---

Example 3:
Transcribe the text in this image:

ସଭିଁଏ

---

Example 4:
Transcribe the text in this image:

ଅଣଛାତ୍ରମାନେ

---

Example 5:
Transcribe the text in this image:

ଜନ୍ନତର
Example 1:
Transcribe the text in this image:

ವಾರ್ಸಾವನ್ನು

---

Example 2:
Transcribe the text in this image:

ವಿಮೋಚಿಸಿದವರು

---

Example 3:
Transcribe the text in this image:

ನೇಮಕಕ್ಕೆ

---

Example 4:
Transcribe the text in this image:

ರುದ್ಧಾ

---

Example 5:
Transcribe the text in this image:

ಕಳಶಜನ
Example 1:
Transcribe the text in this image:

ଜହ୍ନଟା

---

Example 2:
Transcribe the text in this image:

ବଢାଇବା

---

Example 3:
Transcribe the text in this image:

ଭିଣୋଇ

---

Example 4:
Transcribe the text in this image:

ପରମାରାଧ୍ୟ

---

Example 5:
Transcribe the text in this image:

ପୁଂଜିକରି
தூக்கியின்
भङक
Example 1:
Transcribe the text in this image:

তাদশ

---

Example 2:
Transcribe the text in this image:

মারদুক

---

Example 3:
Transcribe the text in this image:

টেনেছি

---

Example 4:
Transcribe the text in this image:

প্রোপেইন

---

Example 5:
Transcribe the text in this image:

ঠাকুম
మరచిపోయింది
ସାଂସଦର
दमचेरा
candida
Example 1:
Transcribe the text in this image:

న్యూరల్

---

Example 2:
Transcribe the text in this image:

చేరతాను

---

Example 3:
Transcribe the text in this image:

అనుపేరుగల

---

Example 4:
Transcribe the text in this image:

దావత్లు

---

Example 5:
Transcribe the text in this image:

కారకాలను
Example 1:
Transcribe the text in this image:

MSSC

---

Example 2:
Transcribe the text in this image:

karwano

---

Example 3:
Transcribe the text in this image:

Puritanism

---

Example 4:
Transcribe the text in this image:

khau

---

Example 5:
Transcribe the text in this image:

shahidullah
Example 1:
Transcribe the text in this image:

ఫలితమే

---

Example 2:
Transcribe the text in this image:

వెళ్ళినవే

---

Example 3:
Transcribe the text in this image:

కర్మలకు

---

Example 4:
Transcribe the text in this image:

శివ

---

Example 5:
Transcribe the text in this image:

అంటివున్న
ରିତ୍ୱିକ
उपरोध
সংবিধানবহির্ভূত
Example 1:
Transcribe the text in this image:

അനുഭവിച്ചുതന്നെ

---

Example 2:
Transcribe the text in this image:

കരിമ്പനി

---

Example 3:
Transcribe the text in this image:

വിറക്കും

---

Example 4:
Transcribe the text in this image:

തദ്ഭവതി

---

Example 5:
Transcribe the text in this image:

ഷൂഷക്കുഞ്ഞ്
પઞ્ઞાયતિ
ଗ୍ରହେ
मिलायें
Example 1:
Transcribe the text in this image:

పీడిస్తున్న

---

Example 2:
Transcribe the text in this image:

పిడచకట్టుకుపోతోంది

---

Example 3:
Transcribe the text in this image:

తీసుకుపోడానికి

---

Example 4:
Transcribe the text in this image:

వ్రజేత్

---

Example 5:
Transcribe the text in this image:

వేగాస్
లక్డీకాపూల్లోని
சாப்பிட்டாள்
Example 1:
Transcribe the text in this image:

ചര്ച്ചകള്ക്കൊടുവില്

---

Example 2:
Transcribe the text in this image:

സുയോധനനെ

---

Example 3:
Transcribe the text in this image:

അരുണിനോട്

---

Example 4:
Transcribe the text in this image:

- - - - - - -

§ EXERCISE DETAILS
Reproduce the material in full, keeping every line exactly as given.

§ WRITTEN RESPONSE
---

Example 3:
Transcribe the text in this image:

ସଭିଁଏ

---

Example 4:
Transcribe the text in this image:

ଅଣଛାତ୍ରମାନେ

---

Example 5:
Transcribe the text in this image:

ଜନ୍ନତର
Example 1:
Transcribe the text in this image:

ವಾರ್ಸಾವನ್ನು

---

Example 2:
Transcribe the text in this image:

ವಿಮೋಚಿಸಿದವರು

---

Example 3:
Transcribe the text in this image:

ನೇಮಕಕ್ಕೆ

---

Example 4:
Transcribe the text in this image:

ರುದ್ಧಾ

---

Example 5:
Transcribe the text in this image:

ಕಳಶಜನ
Example 1:
Transcribe the text in this image:

ଜହ୍ନଟା

---

Example 2:
Transcribe the text in this image:

ବଢାଇବା

---

Example 3:
Transcribe the text in this image:

ଭିଣୋଇ

---

Example 4:
Transcribe the text in this image:

ପରମାରାଧ୍ୟ

---

Example 5:
Transcribe the text in this image:

ପୁଂଜିକରି
தூக்கியின்
भङक
Example 1:
Transcribe the text in this image:

তাদশ

---

Example 2:
Transcribe the text in this image:

মারদুক

---

Example 3:
Transcribe the text in this image:

টেনেছি

---

Example 4:
Transcribe the text in this image:

প্রোপেইন

---

Example 5:
Transcribe the text in this image:

ঠাকুম
మరచిపోయింది
ସାଂସଦର
दमचेरा
candida
Example 1:
Transcribe the text in this image:

న్యూరల్

---

Example 2:
Transcribe the text in this image:

చేరతాను

---

Example 3:
Transcribe the text in this image:

అనుపేరుగల

---

Example 4:
Transcribe the text in this image:

దావత్లు

---

Example 5:
Transcribe the text in this image:

కారకాలను
Example 1:
Transcribe the text in this image:

MSSC

---

Example 2:
Transcribe the text in this image:

karwano

---

Example 3:
Transcribe the text in this image:

Puritanism

---

Example 4:
Transcribe the text in this image:

khau

---

Example 5:
Transcribe the text in this image:

shahidullah
Example 1:
Transcribe the text in this image:

ఫలితమే

---

Example 2:
Transcribe the text in this image:

వెళ్ళినవే

---

Example 3:
Transcribe the text in this image:

కర్మలకు

---

Example 4:
Transcribe the text in this image:

శివ

---

Example 5:
Transcribe the text in this image:

అంటివున్న
ରିତ୍ୱିକ
उपरोध
সংবিধানবহির্ভূত
Example 1:
Transcribe the text in this image:

അനുഭവിച്ചുതന്നെ

---

Example 2:
Transcribe the text in this image:

കരിമ്പനി

---

Example 3:
Transcribe the text in this image:

വിറക്കും

---

Example 4:
Transcribe the text in this image:

തദ്ഭവതി

---

Example 5:
Transcribe the text in this image:

ഷൂഷക്കുഞ്ഞ്
પઞ્ઞાયતિ
ଗ୍ରହେ
मिलायें
Example 1:
Transcribe the text in this image:

పీడిస్తున్న

---

Example 2:
Transcribe the text in this image:

పిడచకట్టుకుపోతోంది

---

Example 3:
Transcribe the text in this image:

తీసుకుపోడానికి

---

Example 4:
Transcribe the text in this image:

వ్రజేత్

---

Example 5:
Transcribe the text in this image:

వేగాస్
లక్డీకాపూల్లోని
சாப்பிட்டாள்
Example 1:
Transcribe the text in this image:

ചര്ച്ചകള്ക്കൊടുവില്

---

Example 2:
Transcribe the text in this image:

സുയോധനനെ

---

Example 3:
Transcribe the text in this image:

അരുണിനോട്

---

Example 4:
Transcribe the text in this image:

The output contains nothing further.